▶ [TASK TO CARRY OUT]
Look through the material below. Return exactly the lines from the one with "Page size: 1275x1650." through the one with "Identify the document", both included.

▶ [DATA EXCERPTS]
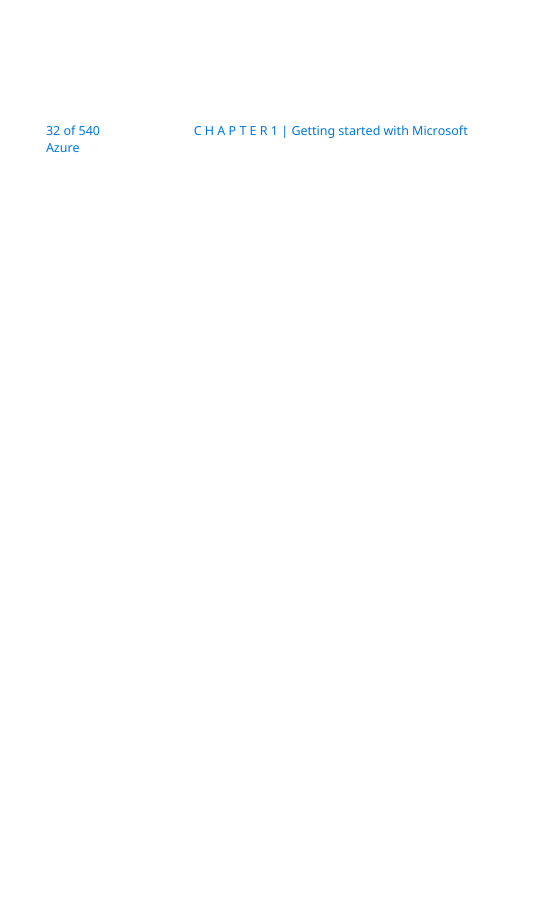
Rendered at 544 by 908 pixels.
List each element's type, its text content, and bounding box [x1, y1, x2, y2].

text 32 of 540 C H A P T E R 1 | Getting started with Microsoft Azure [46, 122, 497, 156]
--
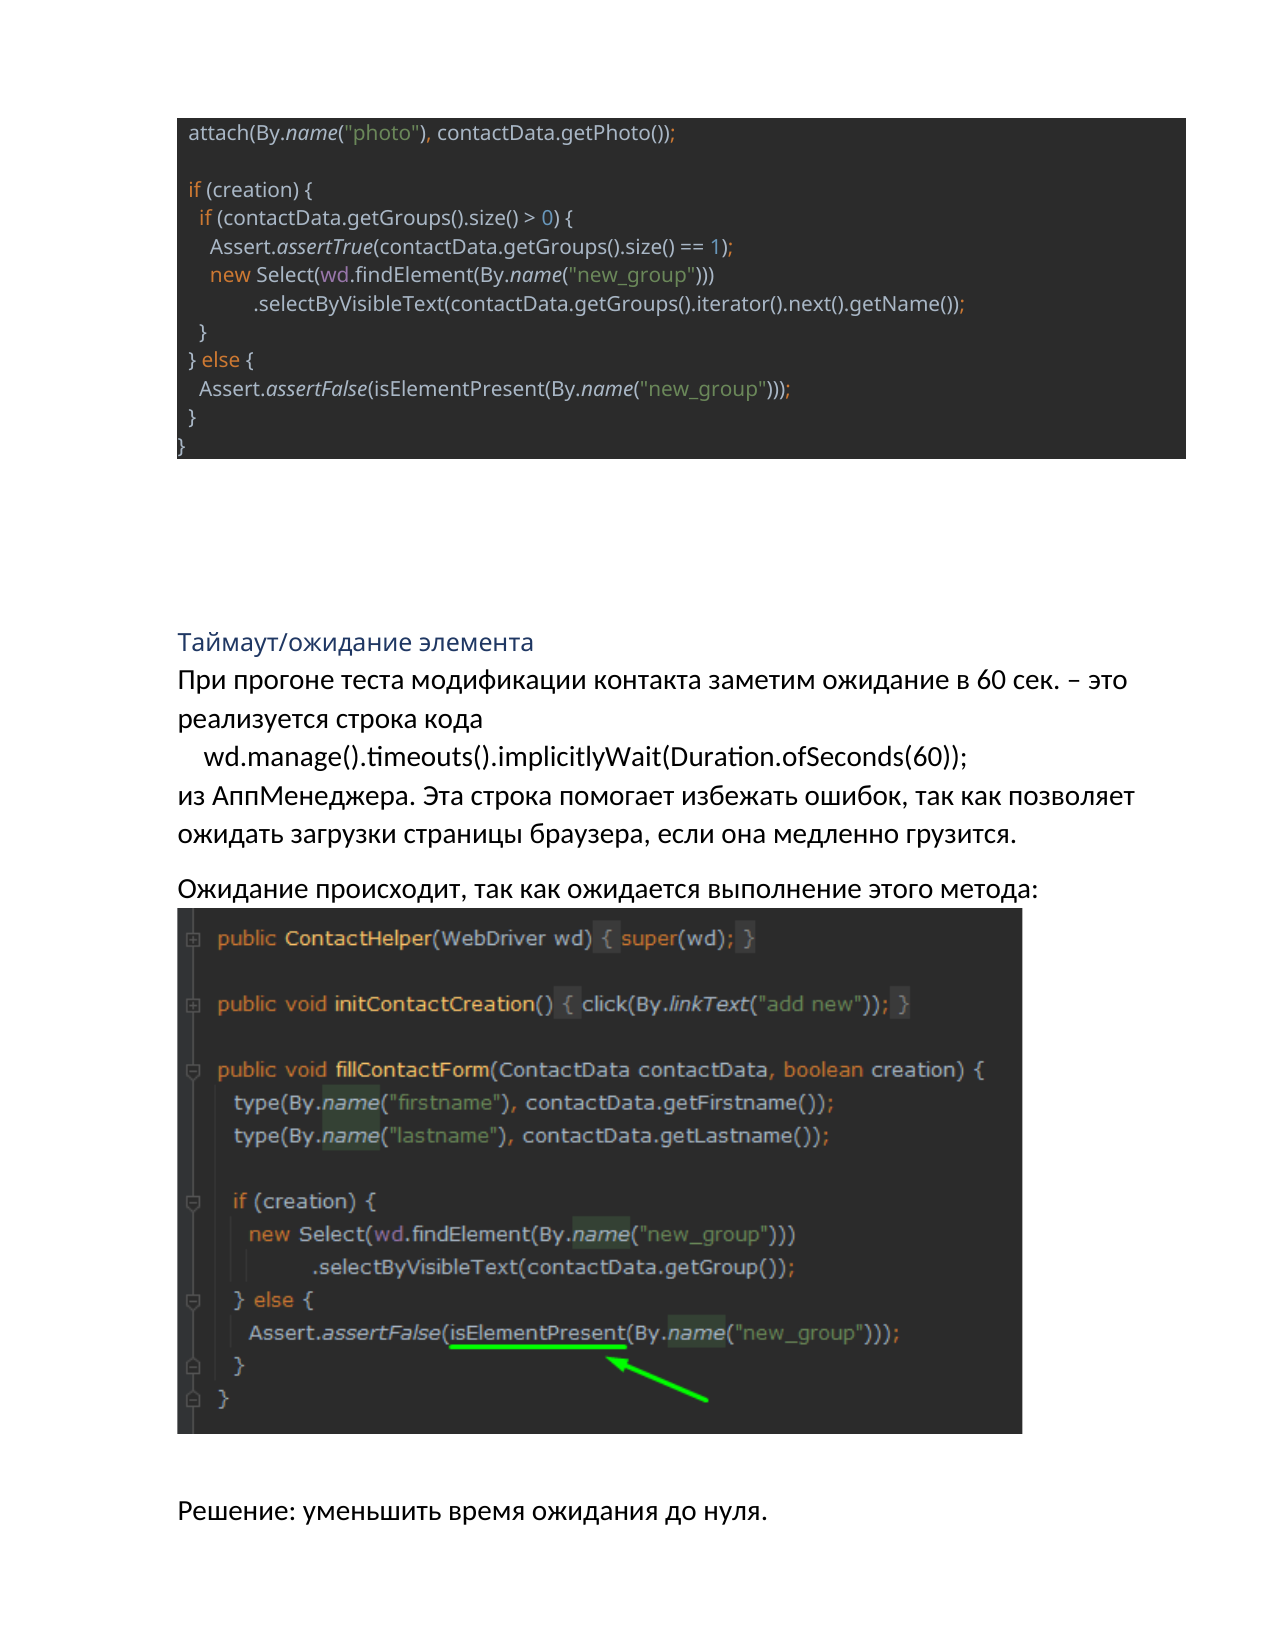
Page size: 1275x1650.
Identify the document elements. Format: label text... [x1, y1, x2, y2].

▶ [RESPONSE TO THIS TASK]
Page size: 1275x1650.
Identify the document elements. Format: label text... [x1, y1, x2, y2].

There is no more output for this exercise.